■ DIRECTIONS ■
Output every line of the data below as a JSON list of strings, one string per line, skipping blank lines and leaving the pictures out.

(Data from a source)
⟨
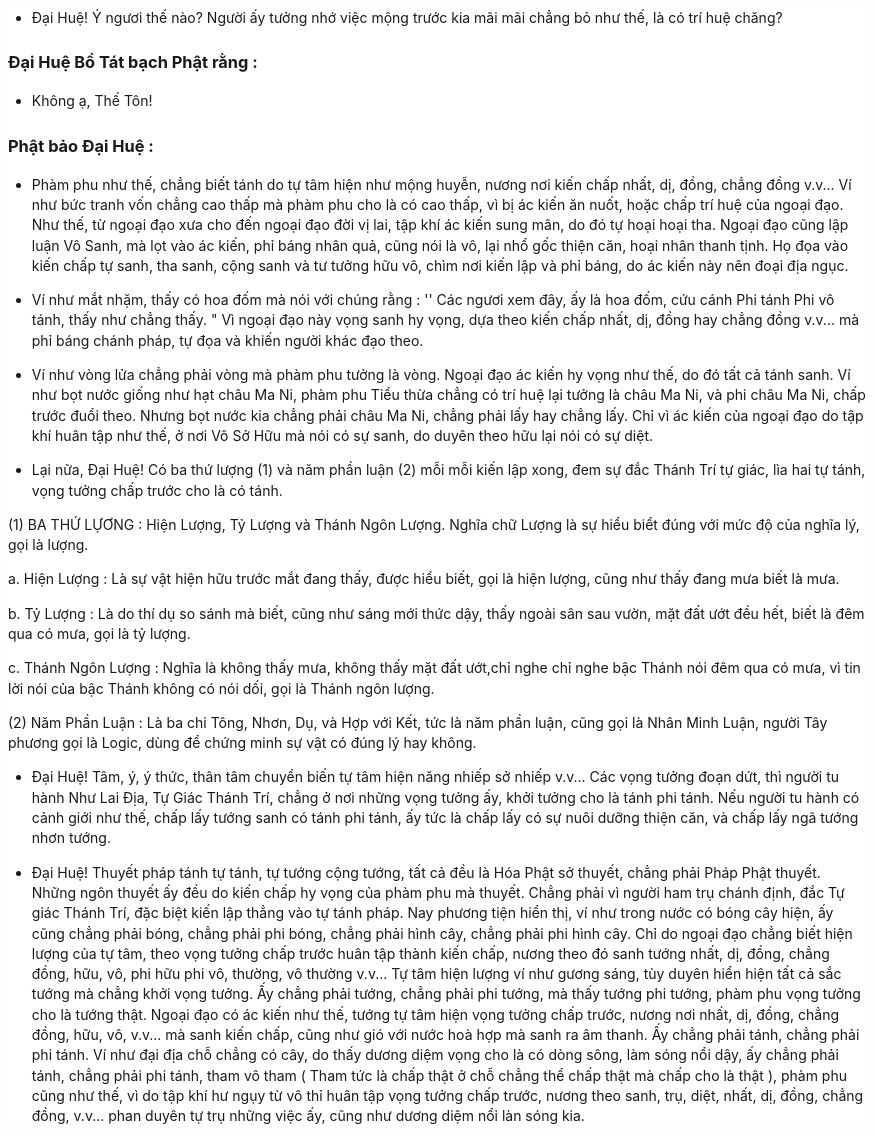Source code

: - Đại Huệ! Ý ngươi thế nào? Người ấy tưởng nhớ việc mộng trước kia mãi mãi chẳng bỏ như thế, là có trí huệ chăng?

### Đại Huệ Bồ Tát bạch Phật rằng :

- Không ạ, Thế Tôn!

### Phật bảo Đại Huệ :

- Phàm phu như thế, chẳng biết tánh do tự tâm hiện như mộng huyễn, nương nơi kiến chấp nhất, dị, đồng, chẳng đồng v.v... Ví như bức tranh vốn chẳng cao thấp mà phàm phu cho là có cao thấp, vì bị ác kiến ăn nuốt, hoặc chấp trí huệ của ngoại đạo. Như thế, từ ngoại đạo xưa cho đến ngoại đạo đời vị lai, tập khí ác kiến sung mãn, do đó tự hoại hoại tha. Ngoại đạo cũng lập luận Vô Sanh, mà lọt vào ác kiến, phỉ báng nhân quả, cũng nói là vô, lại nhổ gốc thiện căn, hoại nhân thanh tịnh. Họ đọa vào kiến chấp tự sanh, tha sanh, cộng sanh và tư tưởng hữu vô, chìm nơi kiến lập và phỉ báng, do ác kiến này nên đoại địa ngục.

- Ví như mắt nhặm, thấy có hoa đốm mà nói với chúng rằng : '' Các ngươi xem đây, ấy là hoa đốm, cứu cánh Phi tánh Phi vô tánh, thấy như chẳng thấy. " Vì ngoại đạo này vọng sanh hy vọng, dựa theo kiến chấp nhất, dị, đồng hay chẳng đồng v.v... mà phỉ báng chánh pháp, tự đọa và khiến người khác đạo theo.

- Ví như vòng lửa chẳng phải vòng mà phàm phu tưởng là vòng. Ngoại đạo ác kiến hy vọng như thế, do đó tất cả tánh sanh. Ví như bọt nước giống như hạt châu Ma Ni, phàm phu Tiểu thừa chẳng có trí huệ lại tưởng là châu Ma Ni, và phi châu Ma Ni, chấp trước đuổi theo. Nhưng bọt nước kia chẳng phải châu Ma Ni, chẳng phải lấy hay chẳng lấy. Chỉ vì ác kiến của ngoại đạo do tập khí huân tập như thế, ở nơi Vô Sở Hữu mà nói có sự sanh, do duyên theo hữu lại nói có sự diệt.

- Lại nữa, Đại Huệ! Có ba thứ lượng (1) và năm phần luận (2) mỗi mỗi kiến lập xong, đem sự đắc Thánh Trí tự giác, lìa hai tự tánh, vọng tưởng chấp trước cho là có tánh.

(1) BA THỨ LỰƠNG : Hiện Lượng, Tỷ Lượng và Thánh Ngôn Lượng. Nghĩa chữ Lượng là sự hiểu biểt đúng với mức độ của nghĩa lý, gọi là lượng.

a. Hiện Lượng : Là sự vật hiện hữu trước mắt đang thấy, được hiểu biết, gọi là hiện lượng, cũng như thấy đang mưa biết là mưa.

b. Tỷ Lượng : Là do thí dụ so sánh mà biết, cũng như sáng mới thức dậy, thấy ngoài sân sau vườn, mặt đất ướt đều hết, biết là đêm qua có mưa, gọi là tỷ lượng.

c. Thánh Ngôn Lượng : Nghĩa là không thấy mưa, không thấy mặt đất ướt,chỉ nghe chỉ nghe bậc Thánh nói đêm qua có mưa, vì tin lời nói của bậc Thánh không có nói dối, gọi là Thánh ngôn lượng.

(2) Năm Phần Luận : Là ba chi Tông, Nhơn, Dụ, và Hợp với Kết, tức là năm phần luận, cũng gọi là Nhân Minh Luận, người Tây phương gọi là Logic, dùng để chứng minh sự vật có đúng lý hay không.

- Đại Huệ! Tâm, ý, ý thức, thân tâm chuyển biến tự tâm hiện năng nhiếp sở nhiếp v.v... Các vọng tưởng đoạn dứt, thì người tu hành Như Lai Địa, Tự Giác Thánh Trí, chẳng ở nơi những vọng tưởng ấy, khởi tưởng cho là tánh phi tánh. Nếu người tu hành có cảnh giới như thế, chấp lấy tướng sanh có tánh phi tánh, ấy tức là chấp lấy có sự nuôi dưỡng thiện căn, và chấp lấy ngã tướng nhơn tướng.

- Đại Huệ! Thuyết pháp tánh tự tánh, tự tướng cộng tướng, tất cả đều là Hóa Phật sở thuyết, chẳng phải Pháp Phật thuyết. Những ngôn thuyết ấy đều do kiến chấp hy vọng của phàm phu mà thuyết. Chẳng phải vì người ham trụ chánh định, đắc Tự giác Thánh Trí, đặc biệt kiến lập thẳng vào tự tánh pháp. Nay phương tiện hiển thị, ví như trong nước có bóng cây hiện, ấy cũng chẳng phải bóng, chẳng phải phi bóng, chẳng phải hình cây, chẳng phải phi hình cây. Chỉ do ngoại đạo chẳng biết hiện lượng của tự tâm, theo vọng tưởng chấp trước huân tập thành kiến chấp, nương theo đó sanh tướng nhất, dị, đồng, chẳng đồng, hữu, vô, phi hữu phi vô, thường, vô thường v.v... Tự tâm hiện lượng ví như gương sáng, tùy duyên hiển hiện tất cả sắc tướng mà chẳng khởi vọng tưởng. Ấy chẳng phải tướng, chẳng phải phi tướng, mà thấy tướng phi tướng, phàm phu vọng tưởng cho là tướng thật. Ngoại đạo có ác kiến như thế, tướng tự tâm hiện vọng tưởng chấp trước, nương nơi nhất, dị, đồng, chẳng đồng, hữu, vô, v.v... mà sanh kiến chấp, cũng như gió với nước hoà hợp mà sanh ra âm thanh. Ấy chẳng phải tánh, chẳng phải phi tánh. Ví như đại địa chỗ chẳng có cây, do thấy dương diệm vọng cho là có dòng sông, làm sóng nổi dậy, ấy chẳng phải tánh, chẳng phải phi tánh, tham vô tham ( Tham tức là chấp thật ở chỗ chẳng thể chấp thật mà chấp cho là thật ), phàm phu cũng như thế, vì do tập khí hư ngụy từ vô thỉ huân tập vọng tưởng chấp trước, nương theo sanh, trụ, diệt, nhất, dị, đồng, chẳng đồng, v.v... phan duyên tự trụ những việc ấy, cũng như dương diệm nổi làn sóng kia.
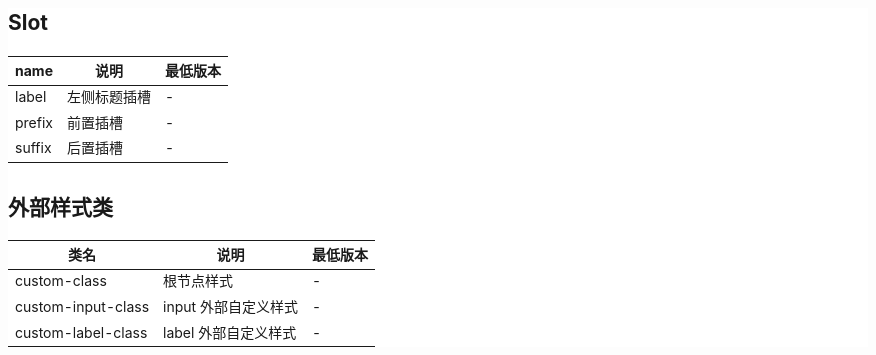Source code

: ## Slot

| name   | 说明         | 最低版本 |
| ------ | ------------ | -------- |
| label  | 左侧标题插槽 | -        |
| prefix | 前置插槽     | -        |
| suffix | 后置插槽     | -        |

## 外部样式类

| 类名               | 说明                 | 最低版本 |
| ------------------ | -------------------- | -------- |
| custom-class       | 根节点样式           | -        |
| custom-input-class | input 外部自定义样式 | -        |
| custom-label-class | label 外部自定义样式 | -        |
⟩
■ RESULT OF THIS TASK ■
[
  "Source code",
  ": - Đại Huệ! Ý ngươi thế nào? Người ấy tưởng nhớ việc mộng trước kia mãi mãi chẳng bỏ như thế, là có trí huệ chăng?",
  "### Đại Huệ Bồ Tát bạch Phật rằng :",
  "- Không ạ, Thế Tôn!",
  "### Phật bảo Đại Huệ :",
  "- Phàm phu như thế, chẳng biết tánh do tự tâm hiện như mộng huyễn, nương nơi kiến chấp nhất, dị, đồng, chẳng đồng v.v... Ví như bức tranh vốn chẳng cao thấp mà phàm phu cho là có cao thấp, vì bị ác kiến ăn nuốt, hoặc chấp trí huệ của ngoại đạo. Như thế, từ ngoại đạo xưa cho đến ngoại đạo đời vị lai, tập khí ác kiến sung mãn, do đó tự hoại hoại tha. Ngoại đạo cũng lập luận Vô Sanh, mà lọt vào ác kiến, phỉ báng nhân quả, cũng nói là vô, lại nhổ gốc thiện căn, hoại nhân thanh tịnh. Họ đọa vào kiến chấp tự sanh, tha sanh, cộng sanh và tư tưởng hữu vô, chìm nơi kiến lập và phỉ báng, do ác kiến này nên đoại địa ngục.",
  "- Ví như mắt nhặm, thấy có hoa đốm mà nói với chúng rằng : '' Các ngươi xem đây, ấy là hoa đốm, cứu cánh Phi tánh Phi vô tánh, thấy như chẳng thấy. \" Vì ngoại đạo này vọng sanh hy vọng, dựa theo kiến chấp nhất, dị, đồng hay chẳng đồng v.v... mà phỉ báng chánh pháp, tự đọa và khiến người khác đạo theo.",
  "- Ví như vòng lửa chẳng phải vòng mà phàm phu tưởng là vòng. Ngoại đạo ác kiến hy vọng như thế, do đó tất cả tánh sanh. Ví như bọt nước giống như hạt châu Ma Ni, phàm phu Tiểu thừa chẳng có trí huệ lại tưởng là châu Ma Ni, và phi châu Ma Ni, chấp trước đuổi theo. Nhưng bọt nước kia chẳng phải châu Ma Ni, chẳng phải lấy hay chẳng lấy. Chỉ vì ác kiến của ngoại đạo do tập khí huân tập như thế, ở nơi Vô Sở Hữu mà nói có sự sanh, do duyên theo hữu lại nói có sự diệt.",
  "- Lại nữa, Đại Huệ! Có ba thứ lượng (1) và năm phần luận (2) mỗi mỗi kiến lập xong, đem sự đắc Thánh Trí tự giác, lìa hai tự tánh, vọng tưởng chấp trước cho là có tánh.",
  "(1) BA THỨ LỰƠNG : Hiện Lượng, Tỷ Lượng và Thánh Ngôn Lượng. Nghĩa chữ Lượng là sự hiểu biểt đúng với mức độ của nghĩa lý, gọi là lượng.",
  "a. Hiện Lượng : Là sự vật hiện hữu trước mắt đang thấy, được hiểu biết, gọi là hiện lượng, cũng như thấy đang mưa biết là mưa.",
  "b. Tỷ Lượng : Là do thí dụ so sánh mà biết, cũng như sáng mới thức dậy, thấy ngoài sân sau vườn, mặt đất ướt đều hết, biết là đêm qua có mưa, gọi là tỷ lượng.",
  "c. Thánh Ngôn Lượng : Nghĩa là không thấy mưa, không thấy mặt đất ướt,chỉ nghe chỉ nghe bậc Thánh nói đêm qua có mưa, vì tin lời nói của bậc Thánh không có nói dối, gọi là Thánh ngôn lượng.",
  "(2) Năm Phần Luận : Là ba chi Tông, Nhơn, Dụ, và Hợp với Kết, tức là năm phần luận, cũng gọi là Nhân Minh Luận, người Tây phương gọi là Logic, dùng để chứng minh sự vật có đúng lý hay không.",
  "- Đại Huệ! Tâm, ý, ý thức, thân tâm chuyển biến tự tâm hiện năng nhiếp sở nhiếp v.v... Các vọng tưởng đoạn dứt, thì người tu hành Như Lai Địa, Tự Giác Thánh Trí, chẳng ở nơi những vọng tưởng ấy, khởi tưởng cho là tánh phi tánh. Nếu người tu hành có cảnh giới như thế, chấp lấy tướng sanh có tánh phi tánh, ấy tức là chấp lấy có sự nuôi dưỡng thiện căn, và chấp lấy ngã tướng nhơn tướng.",
  "- Đại Huệ! Thuyết pháp tánh tự tánh, tự tướng cộng tướng, tất cả đều là Hóa Phật sở thuyết, chẳng phải Pháp Phật thuyết. Những ngôn thuyết ấy đều do kiến chấp hy vọng của phàm phu mà thuyết. Chẳng phải vì người ham trụ chánh định, đắc Tự giác Thánh Trí, đặc biệt kiến lập thẳng vào tự tánh pháp. Nay phương tiện hiển thị, ví như trong nước có bóng cây hiện, ấy cũng chẳng phải bóng, chẳng phải phi bóng, chẳng phải hình cây, chẳng phải phi hình cây. Chỉ do ngoại đạo chẳng biết hiện lượng của tự tâm, theo vọng tưởng chấp trước huân tập thành kiến chấp, nương theo đó sanh tướng nhất, dị, đồng, chẳng đồng, hữu, vô, phi hữu phi vô, thường, vô thường v.v... Tự tâm hiện lượng ví như gương sáng, tùy duyên hiển hiện tất cả sắc tướng mà chẳng khởi vọng tưởng. Ấy chẳng phải tướng, chẳng phải phi tướng, mà thấy tướng phi tướng, phàm phu vọng tưởng cho là tướng thật. Ngoại đạo có ác kiến như thế, tướng tự tâm hiện vọng tưởng chấp trước, nương nơi nhất, dị, đồng, chẳng đồng, hữu, vô, v.v... mà sanh kiến chấp, cũng như gió với nước hoà hợp mà sanh ra âm thanh. Ấy chẳng phải tánh, chẳng phải phi tánh. Ví như đại địa chỗ chẳng có cây, do thấy dương diệm vọng cho là có dòng sông, làm sóng nổi dậy, ấy chẳng phải tánh, chẳng phải phi tánh, tham vô tham ( Tham tức là chấp thật ở chỗ chẳng thể chấp thật mà chấp cho là thật ), phàm phu cũng như thế, vì do tập khí hư ngụy từ vô thỉ huân tập vọng tưởng chấp trước, nương theo sanh, trụ, diệt, nhất, dị, đồng, chẳng đồng, v.v... phan duyên tự trụ những việc ấy, cũng như dương diệm nổi làn sóng kia.",
  "Source code",
  ": ## Slot",
  "| name   | 说明         | 最低版本 |",
  "| ------ | ------------ | -------- |",
  "| label  | 左侧标题插槽 | -        |",
  "| prefix | 前置插槽     | -        |",
  "| suffix | 后置插槽     | -        |",
  "## 外部样式类",
  "| 类名               | 说明                 | 最低版本 |",
  "| ------------------ | -------------------- | -------- |",
  "| custom-class       | 根节点样式           | -        |",
  "| custom-input-class | input 外部自定义样式 | -        |",
  "| custom-label-class | label 外部自定义样式 | -        |"
]